Shevidi Saba, Uchida Alicia, Schudrowitz Natalie, Wessel Gary M, Yajima Mamiko
Department of Molecular Biology, Cell Biology and Biochemistry, Brown University, Providence, Rhode, Island.
Dev Dyn. 2017 Dec;246(12):1036-1046. doi: 10.1002/dvdy.24586. Epub 2017 Oct 13.
A single base pair mutation in the genome can result in many congenital disorders in humans. The recent gene editing approach using CRISPR/Cas9 has rapidly become a powerful tool to replicate or repair such mutations in the genome. These approaches rely on cleaving DNA, while presenting unexpected risks.
In this study, we demonstrate a modified CRISPR/Cas9 system fused to cytosine deaminase (Cas9-DA), which induces a single nucleotide conversion in the genome. Cas9-DA was introduced into sea urchin eggs with sgRNAs targeted for SpAlx1, SpDsh, or SpPks, each of which is critical for skeletogenesis, embryonic axis formation, or pigment formation, respectively. We found that both Cas9 and Cas9-DA edit the genome, and cause predicted phenotypic changes at a similar efficiency. Cas9, however, resulted in significant deletions in the genome centered on the gRNA target sequence, whereas Cas9-DA resulted in single or double nucleotide editing of C to T conversions within the gRNA target sequence.

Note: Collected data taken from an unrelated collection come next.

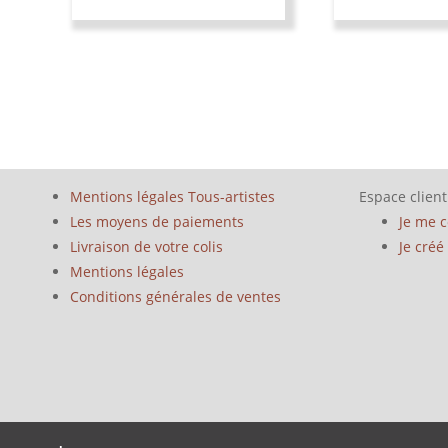
Mentions légales Tous-artistes
Espace client
Les moyens de paiements
Je me 
Livraison de votre colis
Je cré
Mentions légales
Conditions générales de ventes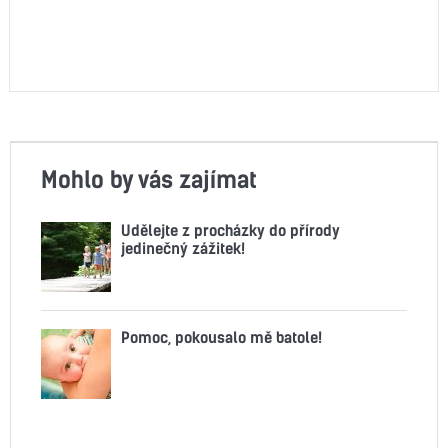
Mohlo by vás zajímat
Udělejte z procházky do přírody
jedinečný zážitek!
Pomoc, pokousalo mě batole!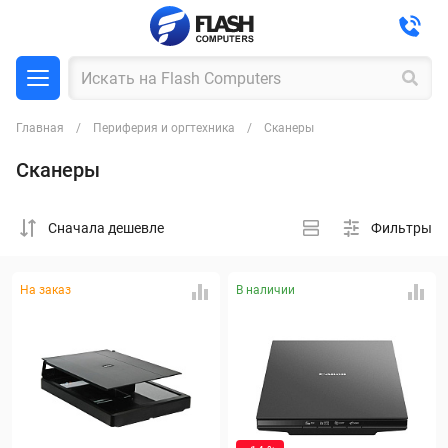
Главная
Периферия и оргтехника
Сканеры
Сканеры
Cначала дешевле
Фильтры
На заказ
В наличии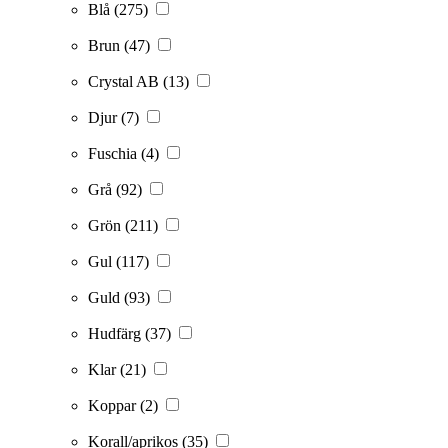
Blå
(275)
Brun
(47)
Crystal AB
(13)
Djur
(7)
Fuschia
(4)
Grå
(92)
Grön
(211)
Gul
(117)
Guld
(93)
Hudfärg
(37)
Klar
(21)
Koppar
(2)
Korall/aprikos
(35)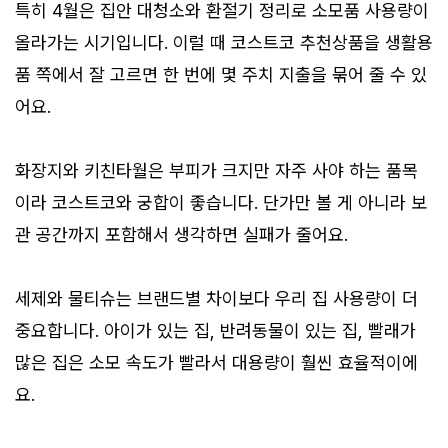
특히 4월은 집안 대청소와 환절기 정리로 소모품 사용량이
올라가는 시기입니다. 이럴 때 코스트코 추천상품을 생활용
품 쪽에서 잘 고르면 한 번에 몇 주치 지출을 묶어 줄 수 있
어요.
화장지와 키친타월은 부피가 크지만 자주 사야 하는 품목
이라 코스트코와 궁합이 좋습니다. 단가만 볼 게 아니라 보
관 공간까지 포함해서 생각하면 실패가 줄어요.
세제와 물티슈는 브랜드별 차이보다 우리 집 사용량이 더
중요합니다. 아이가 있는 집, 반려동물이 있는 집, 빨래가
많은 집은 소모 속도가 빨라서 대용량이 훨씬 효율적이에
요.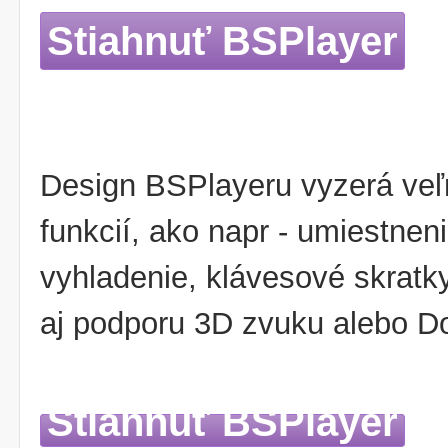
Stiahnuť BSPlayer
Design BSPlayeru vyzerá veľ
funkcií, ako napr - umiestneni
vyhladenie, klávesové skratk
aj podporu 3D zvuku alebo D
Stiahnuť BSPlayer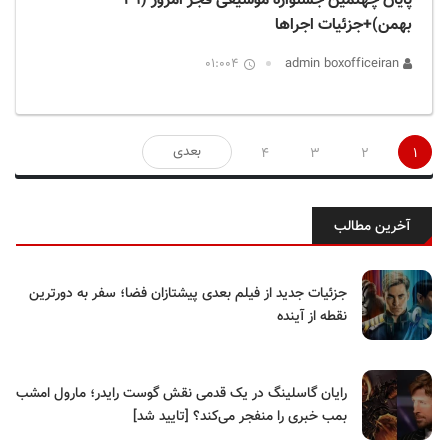
پایان چهلمین جشنواره موسیقی فجر امروز (۲۹
بهمن)+جزئیات اجراها
01:004
admin boxofficeiran
صفحه‌بندی
بعدی
4
3
2
1
نوشته‌ها
آخرین مطالب
جزئیات جدید از فیلم بعدی پیشتازان فضا؛ سفر به دورترین
نقطه از آینده
رایان گاسلینگ در یک قدمی نقش گوست رایدر؛ مارول امشب
بمب خبری را منفجر می‌کند؟ [تایید شد]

These results suggest that the Cas9-DA approach may be useful for manipulating gene activity with decreased risks of genomic aberrations. Developmental Dynamics 246:1036-1046, 2017. © 2017 Wiley Periodicals, Inc.

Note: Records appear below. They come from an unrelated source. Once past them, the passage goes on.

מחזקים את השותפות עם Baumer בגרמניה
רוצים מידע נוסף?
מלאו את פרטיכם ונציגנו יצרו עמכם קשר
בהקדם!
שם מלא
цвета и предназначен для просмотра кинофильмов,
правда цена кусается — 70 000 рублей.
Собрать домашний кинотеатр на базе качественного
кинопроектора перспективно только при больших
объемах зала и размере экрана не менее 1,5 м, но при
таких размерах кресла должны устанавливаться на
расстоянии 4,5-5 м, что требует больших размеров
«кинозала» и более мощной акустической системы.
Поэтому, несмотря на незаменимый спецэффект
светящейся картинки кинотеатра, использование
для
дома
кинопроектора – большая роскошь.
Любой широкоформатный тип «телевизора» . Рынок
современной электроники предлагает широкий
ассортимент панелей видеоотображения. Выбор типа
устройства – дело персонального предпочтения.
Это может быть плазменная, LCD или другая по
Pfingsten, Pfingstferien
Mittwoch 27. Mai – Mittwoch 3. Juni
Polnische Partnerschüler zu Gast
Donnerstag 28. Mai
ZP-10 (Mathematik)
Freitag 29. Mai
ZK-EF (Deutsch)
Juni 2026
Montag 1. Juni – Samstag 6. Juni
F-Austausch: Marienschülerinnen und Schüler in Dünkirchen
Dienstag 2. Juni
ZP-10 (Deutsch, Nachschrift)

基因组中的单个碱基对突变可导致人类多种先天性疾病。最近使用CRISPR/Cas9的基因编辑方法迅速成为在基因组中复制或修复此类突变的强大工具。这些方法依赖于切割DNA,但存在意想不到的风险。
在本研究中,我们展示了一种与胞嘧啶脱氨酶融合的改良CRISPR/Cas9系统(Cas9-DA),它可在基因组中诱导单核苷酸转换。将Cas9-DA与靶向SpAlx1、SpDsh或SpPks的sgRNAs一起导入海胆卵,它们分别对骨骼发生、胚胎轴形成或色素形成至关重要。我们发现Cas9和Cas9-DA都能编辑基因组,并以相似的效率引起预测的表型变化。然而,Cas9导致以gRNA靶序列为中心的基因组显著缺失,而Cas9-DA导致gRNA靶序列内C到T转换的单核苷酸或双核苷酸编辑。
这些结果表明,Cas9-DA方法可能有助于在降低基因组畸变风险的情况下操纵基因活性。《发育动力学》246:1036 - 1046,2017年。©2017威利期刊公司。